HUT Ke 484 Jakarta
Pelayanan Kesehatan di Jakarta Terus Meningkat
Dari tahun ke tahun Pemprov DKI berupaya meningkatkan kualitas pelayanan kesehatan. Pelayanan kesehatan di Jakarta dinilai terus
TRIBUNNEWS.COM, JAKARTA - Dari tahun ke tahun Pemprov DKI berupaya meningkatkan kualitas pelayanan kesehatan. Pelayanan kesehatan di Jakarta dinilai terus membaik dari tahun ke tahun.
Demikian disampaikan Gubernur DKI Jakarta, Fauzi Bowo, yang mengatakan satu diantara peningkatan pelayanan kesehatan adalah saat ini seluruh puskesmas kelurahan telah mampu memberi layanan klinik gigi dengan tarif yang relatif murah yakni Rp 5.000.
Layanan rawat inap di puskesmas kecamatan yang sudah diperkenalkan sejak tahun 2010, pada tahun ini akan ada sembilan puskesmas yang menyediakan layanan rawat inap. Sedangkan tahun 2012 diharapkan tersedia 10 Puskesmas rawat inap.
"Kualitas pelayanan puskesmas terus ditingkatkan agar jumlah puskesmas yang mendapatkan sertifikasi ISO bisa mencapai 75 persen pada tahun 2012," ujar Foke, sapaan Fauzi Bowo, Rabu (22/6/2011).
Foke menjelaskan, untuk RSUD, Pemprov DKI menargetkan seluruh RSUD dapat meraih ISO 9001:2008, dan melakukan akreditasi 16 jenis layanan untuk meraih akreditasi pelayanan lengkap.
Pelayanan kesehatan keluarga miskin (gakin) pun terus meningkat setiap tahunnya.
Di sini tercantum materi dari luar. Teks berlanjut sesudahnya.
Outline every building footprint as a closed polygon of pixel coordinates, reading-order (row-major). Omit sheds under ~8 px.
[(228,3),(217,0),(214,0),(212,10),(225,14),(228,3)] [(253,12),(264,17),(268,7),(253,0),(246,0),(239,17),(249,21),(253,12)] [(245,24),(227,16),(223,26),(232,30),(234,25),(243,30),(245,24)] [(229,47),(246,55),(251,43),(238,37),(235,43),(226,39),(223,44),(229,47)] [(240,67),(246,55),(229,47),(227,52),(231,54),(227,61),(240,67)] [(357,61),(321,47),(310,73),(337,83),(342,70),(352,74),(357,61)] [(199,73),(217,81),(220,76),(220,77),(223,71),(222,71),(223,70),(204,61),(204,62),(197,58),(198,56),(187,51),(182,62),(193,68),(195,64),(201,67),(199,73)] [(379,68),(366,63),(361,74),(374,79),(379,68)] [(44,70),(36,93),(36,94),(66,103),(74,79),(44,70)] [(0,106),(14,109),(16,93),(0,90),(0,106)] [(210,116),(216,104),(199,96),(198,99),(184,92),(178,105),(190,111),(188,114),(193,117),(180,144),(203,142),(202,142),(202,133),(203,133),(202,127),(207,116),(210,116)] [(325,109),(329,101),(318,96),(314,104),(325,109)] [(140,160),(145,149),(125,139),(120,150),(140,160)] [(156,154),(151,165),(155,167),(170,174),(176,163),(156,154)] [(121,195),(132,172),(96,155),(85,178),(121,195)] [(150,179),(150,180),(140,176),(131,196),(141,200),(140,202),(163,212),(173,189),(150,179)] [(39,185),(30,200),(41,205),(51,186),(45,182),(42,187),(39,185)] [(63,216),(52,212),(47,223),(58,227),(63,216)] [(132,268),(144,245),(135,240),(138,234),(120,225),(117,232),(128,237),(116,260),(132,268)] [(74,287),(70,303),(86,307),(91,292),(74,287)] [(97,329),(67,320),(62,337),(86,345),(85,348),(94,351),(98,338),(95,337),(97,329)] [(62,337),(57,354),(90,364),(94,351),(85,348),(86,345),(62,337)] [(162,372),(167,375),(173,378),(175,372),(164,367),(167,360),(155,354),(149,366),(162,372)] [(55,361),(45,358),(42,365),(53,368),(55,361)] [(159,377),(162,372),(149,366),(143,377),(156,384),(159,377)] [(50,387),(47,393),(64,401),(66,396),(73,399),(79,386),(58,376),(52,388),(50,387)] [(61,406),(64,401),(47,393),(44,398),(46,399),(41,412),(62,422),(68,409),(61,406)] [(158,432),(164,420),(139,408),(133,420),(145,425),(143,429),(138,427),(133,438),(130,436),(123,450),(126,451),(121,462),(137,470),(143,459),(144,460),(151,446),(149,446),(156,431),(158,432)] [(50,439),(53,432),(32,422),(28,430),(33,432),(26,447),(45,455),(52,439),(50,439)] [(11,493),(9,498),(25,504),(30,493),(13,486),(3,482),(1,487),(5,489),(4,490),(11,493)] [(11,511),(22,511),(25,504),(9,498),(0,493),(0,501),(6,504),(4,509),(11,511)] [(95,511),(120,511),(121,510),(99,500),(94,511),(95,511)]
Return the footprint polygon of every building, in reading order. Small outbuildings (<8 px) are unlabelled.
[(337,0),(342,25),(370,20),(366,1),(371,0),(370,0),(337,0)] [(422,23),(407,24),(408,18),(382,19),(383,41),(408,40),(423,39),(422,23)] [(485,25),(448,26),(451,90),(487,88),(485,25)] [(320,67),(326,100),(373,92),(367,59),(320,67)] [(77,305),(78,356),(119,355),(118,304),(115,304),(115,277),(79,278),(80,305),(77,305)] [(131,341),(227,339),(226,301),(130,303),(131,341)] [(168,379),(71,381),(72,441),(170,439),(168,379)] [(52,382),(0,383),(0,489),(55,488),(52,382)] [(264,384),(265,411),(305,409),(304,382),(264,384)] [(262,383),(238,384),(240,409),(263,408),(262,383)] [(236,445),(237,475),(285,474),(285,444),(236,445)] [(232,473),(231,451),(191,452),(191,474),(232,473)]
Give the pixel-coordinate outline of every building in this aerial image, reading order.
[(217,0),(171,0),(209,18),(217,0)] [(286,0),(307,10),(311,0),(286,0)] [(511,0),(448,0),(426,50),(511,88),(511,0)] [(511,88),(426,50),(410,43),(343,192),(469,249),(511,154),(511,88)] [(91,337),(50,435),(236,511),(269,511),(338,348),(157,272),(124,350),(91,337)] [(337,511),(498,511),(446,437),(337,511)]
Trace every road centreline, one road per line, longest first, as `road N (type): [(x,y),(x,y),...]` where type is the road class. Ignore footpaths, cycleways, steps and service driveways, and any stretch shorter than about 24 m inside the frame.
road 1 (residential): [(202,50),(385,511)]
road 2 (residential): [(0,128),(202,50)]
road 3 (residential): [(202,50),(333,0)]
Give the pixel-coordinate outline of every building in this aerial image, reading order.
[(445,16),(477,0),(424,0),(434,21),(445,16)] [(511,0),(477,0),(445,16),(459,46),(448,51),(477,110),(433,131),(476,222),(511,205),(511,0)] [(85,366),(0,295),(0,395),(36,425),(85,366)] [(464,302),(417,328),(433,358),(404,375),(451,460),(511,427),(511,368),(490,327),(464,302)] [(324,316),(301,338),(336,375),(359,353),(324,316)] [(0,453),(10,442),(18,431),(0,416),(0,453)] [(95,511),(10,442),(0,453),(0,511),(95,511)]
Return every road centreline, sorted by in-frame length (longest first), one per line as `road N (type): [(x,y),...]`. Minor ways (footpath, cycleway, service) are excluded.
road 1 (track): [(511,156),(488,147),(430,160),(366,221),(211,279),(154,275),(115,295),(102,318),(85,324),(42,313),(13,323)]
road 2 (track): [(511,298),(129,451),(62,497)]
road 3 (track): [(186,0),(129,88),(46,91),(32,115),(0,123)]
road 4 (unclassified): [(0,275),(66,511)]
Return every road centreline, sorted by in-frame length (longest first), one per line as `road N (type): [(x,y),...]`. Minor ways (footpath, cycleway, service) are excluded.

Dikatakannya jumlah penerima layanan kesehatan Gakin meningkat dari 2,3 juta warga pada tahun 2009 menjadi 2,5 juta warga pada tahun 2010. Tahun 2011 ini Pemprov DKI menargetkan 2,7 juta warga dapat dilayani melalui program Gakin.
"Hasil survey Litbang Kompas pada bulan Juni 2010 menyimpulkan bahwa tingkat keberhasilan layanan kesehatan di DKI Jakarta mencapai 60-70 persen. Bulan Januari 2011, Pemprov DKI juga memperoleh penghargaan Penanggulangan HIV/AIDS dari Kementerian Koordinator Bidang Kesejahteraan Rakyat atas keberhasilan menjalankan satu dari delapan tujuan MDGs," imbuhnya.